Would you reproduce exactly the lines below from the one holding "89: (112, 75)" through the one holding "148: (14, 51)", inclusive, and no others?
%%
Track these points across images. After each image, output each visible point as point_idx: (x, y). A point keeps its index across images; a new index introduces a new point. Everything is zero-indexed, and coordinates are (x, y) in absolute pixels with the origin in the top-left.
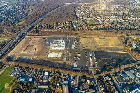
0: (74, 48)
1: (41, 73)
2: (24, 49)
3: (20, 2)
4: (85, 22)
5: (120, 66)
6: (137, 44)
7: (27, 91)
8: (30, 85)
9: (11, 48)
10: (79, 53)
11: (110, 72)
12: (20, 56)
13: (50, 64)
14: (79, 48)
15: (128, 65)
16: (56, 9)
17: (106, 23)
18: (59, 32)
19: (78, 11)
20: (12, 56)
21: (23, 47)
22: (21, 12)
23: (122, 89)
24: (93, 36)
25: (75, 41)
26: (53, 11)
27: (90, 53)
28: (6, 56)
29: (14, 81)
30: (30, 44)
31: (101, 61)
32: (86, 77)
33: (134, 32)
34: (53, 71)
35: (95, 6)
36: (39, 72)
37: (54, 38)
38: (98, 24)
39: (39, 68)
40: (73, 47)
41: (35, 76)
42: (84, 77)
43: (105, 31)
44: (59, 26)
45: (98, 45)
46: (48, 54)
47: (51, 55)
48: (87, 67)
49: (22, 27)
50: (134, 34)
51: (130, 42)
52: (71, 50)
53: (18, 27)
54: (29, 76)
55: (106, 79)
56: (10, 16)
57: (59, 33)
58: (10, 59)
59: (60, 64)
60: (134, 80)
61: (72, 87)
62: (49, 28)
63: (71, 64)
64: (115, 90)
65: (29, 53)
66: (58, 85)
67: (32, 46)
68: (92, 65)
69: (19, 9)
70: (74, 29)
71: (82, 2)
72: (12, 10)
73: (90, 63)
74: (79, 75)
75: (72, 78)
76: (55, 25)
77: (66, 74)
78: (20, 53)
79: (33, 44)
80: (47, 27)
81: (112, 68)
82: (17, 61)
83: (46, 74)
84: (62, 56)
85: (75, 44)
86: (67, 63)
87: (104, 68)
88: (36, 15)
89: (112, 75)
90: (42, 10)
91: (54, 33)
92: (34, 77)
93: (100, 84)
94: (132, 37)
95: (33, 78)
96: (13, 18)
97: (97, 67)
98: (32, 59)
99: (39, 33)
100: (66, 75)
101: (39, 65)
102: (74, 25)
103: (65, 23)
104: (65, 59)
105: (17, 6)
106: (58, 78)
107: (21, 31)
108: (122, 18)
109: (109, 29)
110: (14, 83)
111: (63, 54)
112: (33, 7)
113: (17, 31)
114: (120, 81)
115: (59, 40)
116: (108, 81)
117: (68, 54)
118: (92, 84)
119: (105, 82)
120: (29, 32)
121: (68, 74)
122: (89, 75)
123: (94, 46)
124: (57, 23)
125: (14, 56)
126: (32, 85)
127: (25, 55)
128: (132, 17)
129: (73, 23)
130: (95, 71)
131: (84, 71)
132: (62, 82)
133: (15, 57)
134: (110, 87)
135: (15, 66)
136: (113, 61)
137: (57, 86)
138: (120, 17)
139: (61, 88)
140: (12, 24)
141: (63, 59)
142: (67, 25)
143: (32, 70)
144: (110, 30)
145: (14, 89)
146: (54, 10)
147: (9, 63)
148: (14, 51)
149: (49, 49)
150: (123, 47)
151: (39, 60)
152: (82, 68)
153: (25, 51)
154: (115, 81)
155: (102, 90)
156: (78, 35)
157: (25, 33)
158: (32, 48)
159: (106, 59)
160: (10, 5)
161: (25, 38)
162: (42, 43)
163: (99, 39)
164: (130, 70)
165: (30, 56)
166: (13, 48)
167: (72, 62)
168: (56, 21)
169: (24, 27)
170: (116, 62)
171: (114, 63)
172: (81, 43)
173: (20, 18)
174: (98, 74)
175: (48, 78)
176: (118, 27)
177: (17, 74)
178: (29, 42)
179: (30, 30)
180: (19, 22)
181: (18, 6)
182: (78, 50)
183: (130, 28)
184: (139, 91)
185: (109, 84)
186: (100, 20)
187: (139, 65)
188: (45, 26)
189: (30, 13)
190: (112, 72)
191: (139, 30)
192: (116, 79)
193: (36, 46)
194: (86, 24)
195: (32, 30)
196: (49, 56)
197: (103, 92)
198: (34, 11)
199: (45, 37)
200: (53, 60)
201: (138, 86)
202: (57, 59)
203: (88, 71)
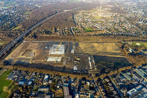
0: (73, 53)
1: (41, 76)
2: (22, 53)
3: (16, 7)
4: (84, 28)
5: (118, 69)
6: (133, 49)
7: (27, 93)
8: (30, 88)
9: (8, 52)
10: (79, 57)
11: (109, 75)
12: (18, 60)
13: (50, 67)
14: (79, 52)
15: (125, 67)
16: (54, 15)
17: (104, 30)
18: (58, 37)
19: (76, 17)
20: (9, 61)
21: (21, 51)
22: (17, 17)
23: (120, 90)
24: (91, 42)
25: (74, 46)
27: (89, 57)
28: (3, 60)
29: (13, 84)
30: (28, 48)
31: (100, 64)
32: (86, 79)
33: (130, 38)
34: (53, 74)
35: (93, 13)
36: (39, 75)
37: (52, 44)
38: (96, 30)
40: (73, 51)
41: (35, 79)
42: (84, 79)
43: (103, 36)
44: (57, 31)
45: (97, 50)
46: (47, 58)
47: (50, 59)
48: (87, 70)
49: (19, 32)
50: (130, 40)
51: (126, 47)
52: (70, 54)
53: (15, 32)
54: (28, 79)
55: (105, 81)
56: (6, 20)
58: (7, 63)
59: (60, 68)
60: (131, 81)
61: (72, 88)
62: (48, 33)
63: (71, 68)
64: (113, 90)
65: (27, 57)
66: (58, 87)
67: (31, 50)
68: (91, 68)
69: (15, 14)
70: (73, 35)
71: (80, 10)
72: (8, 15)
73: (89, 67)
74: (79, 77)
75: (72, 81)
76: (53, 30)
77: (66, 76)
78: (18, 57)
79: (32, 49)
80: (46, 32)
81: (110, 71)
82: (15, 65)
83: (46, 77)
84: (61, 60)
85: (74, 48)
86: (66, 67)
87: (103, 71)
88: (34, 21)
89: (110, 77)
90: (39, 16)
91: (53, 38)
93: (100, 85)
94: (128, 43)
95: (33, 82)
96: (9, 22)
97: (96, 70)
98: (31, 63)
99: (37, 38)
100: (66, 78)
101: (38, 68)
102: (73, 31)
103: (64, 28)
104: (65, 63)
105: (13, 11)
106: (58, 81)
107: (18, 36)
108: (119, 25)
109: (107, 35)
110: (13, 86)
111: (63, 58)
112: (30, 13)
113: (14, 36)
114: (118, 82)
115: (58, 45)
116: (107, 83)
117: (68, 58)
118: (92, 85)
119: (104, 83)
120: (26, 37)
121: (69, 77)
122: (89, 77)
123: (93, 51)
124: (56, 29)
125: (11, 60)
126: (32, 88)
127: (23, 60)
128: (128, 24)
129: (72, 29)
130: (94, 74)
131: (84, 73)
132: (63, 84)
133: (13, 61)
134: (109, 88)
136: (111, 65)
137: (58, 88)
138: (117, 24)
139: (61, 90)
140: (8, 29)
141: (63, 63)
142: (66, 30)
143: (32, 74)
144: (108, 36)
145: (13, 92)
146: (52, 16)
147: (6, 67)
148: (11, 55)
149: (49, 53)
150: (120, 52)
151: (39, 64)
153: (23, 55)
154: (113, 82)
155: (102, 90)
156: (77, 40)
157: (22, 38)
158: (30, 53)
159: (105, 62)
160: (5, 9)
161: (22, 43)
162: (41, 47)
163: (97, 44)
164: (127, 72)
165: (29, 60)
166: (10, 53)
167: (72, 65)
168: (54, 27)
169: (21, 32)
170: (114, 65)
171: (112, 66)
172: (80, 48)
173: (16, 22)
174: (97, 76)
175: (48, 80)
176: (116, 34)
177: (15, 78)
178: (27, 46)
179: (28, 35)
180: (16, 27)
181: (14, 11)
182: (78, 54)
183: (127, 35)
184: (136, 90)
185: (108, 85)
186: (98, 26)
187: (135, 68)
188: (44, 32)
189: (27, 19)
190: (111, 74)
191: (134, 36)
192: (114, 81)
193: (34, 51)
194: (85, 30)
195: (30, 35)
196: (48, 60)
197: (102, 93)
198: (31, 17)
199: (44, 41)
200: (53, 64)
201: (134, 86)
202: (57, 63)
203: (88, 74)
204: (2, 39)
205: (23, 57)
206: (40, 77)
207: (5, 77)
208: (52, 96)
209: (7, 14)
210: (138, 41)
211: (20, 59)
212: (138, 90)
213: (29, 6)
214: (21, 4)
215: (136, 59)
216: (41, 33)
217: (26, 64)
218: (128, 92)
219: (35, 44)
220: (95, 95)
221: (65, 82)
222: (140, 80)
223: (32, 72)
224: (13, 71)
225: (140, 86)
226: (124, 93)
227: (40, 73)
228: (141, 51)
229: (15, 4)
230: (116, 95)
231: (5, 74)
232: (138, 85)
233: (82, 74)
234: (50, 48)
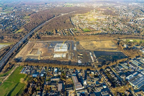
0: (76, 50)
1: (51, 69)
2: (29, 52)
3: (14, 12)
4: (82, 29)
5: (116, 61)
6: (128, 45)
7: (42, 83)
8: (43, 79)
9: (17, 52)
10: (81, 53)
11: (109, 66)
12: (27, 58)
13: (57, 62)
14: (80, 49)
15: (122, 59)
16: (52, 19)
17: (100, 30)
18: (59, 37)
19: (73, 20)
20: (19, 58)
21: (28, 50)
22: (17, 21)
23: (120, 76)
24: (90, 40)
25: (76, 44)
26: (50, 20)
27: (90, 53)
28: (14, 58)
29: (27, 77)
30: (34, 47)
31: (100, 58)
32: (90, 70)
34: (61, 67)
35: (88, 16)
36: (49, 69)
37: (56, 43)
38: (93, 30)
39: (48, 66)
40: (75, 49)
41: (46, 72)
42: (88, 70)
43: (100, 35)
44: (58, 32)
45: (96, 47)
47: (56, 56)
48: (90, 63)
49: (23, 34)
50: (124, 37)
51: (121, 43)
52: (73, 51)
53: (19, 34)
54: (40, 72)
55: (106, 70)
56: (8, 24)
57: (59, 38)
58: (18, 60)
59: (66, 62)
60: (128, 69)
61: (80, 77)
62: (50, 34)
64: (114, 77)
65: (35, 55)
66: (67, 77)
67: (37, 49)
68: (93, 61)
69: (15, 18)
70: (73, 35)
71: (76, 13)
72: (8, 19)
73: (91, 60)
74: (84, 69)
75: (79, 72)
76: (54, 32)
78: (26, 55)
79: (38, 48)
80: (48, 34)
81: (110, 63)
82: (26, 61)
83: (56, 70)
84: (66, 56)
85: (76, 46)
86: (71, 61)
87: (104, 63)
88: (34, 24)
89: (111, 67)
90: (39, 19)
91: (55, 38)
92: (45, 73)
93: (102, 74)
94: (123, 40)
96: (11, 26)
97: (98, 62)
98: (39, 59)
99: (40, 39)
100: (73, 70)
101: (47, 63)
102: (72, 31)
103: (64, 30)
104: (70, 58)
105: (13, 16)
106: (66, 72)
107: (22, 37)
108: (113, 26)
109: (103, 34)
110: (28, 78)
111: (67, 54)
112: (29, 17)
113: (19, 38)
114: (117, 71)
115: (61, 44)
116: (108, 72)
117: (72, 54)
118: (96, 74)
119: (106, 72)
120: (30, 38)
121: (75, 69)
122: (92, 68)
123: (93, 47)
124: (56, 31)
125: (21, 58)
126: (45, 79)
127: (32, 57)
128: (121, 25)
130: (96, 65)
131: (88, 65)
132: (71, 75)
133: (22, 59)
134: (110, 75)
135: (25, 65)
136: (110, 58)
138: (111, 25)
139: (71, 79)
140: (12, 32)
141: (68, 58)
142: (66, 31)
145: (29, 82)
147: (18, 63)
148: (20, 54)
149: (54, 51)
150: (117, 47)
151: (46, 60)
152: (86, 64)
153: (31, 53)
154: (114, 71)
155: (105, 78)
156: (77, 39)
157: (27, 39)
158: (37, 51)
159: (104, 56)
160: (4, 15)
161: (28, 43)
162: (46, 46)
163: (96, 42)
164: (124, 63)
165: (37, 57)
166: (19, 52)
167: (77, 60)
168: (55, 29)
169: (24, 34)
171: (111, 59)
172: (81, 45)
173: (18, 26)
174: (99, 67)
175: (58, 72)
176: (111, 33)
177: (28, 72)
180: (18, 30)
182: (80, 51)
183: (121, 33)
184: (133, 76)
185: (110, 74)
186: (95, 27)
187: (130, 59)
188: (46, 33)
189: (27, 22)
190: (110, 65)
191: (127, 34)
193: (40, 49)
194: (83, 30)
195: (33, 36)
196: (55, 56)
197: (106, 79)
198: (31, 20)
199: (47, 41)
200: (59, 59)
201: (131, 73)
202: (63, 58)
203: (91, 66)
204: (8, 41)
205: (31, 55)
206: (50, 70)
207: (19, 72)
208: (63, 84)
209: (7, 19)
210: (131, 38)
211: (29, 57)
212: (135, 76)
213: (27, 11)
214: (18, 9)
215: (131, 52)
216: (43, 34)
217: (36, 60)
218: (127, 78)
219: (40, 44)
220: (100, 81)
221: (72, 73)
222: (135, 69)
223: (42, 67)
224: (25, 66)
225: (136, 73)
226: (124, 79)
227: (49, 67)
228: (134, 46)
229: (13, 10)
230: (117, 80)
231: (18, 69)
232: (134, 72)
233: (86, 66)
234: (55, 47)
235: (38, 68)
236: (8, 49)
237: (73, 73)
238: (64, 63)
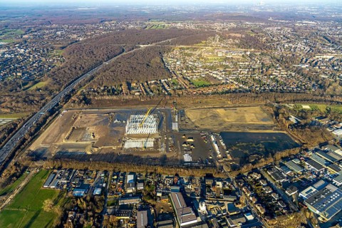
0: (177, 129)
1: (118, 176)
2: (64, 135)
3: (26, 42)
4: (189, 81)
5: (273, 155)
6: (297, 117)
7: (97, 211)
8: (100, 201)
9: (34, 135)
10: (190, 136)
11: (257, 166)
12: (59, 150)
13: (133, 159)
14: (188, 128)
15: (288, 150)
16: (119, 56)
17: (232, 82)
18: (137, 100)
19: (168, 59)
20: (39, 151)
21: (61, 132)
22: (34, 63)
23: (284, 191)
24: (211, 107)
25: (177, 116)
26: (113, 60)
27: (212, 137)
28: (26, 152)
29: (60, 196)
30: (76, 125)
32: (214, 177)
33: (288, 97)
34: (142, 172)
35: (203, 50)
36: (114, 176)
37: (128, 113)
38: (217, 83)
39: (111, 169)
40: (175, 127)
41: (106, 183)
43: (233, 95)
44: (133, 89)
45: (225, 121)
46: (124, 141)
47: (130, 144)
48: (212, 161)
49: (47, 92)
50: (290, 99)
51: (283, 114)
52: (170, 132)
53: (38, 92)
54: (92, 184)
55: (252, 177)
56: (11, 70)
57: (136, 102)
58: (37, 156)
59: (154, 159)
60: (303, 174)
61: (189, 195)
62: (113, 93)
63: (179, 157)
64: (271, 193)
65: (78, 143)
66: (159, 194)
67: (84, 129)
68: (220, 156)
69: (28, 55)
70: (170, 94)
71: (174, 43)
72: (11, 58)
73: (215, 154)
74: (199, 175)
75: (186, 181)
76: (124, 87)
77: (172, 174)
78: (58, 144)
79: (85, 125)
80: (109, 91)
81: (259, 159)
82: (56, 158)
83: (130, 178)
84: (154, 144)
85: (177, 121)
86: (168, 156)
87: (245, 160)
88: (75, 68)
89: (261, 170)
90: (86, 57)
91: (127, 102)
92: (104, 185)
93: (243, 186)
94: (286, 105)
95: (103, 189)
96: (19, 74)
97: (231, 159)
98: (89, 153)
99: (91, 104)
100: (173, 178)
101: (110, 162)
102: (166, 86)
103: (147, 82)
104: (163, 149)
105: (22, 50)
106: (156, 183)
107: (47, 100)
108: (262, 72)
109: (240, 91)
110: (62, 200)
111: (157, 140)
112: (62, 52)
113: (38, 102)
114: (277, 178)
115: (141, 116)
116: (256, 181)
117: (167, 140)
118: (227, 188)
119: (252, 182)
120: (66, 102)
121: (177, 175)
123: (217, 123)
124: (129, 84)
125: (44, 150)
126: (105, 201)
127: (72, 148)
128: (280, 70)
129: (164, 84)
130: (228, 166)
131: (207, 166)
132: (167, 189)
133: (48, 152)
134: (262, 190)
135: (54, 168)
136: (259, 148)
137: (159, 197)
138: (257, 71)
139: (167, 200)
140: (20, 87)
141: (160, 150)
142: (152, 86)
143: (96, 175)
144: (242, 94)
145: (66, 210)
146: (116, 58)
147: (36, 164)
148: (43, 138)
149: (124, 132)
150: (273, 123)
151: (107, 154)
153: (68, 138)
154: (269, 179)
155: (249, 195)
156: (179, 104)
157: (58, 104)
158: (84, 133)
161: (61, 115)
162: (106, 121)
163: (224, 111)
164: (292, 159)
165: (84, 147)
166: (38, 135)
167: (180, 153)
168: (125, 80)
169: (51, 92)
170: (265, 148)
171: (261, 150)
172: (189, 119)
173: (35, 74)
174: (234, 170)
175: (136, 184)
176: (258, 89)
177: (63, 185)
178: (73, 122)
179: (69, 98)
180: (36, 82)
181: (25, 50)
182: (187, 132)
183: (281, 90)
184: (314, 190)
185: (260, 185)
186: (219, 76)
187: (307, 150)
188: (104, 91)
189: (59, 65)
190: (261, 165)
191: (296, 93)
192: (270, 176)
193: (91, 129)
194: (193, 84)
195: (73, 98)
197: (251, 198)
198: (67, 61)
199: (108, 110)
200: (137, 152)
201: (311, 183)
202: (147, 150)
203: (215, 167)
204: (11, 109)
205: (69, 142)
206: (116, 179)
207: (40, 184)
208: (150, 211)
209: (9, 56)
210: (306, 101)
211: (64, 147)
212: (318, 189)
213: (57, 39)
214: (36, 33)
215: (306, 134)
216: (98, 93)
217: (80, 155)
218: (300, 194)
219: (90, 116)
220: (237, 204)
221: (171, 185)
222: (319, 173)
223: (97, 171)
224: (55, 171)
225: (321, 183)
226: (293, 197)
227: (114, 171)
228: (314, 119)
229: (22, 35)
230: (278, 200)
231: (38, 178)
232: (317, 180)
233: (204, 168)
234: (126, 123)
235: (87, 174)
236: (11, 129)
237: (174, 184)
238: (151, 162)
%%
**Written response**
89: (112, 75)
90: (42, 10)
91: (54, 33)
92: (34, 77)
93: (100, 84)
94: (132, 37)
95: (33, 78)
96: (13, 18)
97: (97, 67)
98: (32, 59)
99: (39, 33)
100: (66, 75)
101: (39, 65)
102: (74, 25)
103: (65, 23)
104: (65, 59)
105: (17, 6)
106: (58, 78)
107: (21, 31)
108: (122, 18)
109: (109, 29)
110: (14, 83)
111: (63, 54)
112: (33, 7)
113: (17, 31)
114: (120, 81)
115: (59, 40)
116: (108, 81)
117: (68, 54)
118: (92, 84)
119: (105, 82)
120: (29, 32)
121: (68, 74)
122: (89, 75)
123: (94, 46)
124: (57, 23)
125: (14, 56)
126: (32, 85)
127: (25, 55)
128: (132, 17)
129: (73, 23)
130: (95, 71)
131: (84, 71)
132: (62, 82)
133: (15, 57)
134: (110, 87)
135: (15, 66)
136: (113, 61)
137: (57, 86)
138: (120, 17)
139: (61, 88)
140: (12, 24)
141: (63, 59)
142: (67, 25)
143: (32, 70)
144: (110, 30)
145: (14, 89)
146: (54, 10)
147: (9, 63)
148: (14, 51)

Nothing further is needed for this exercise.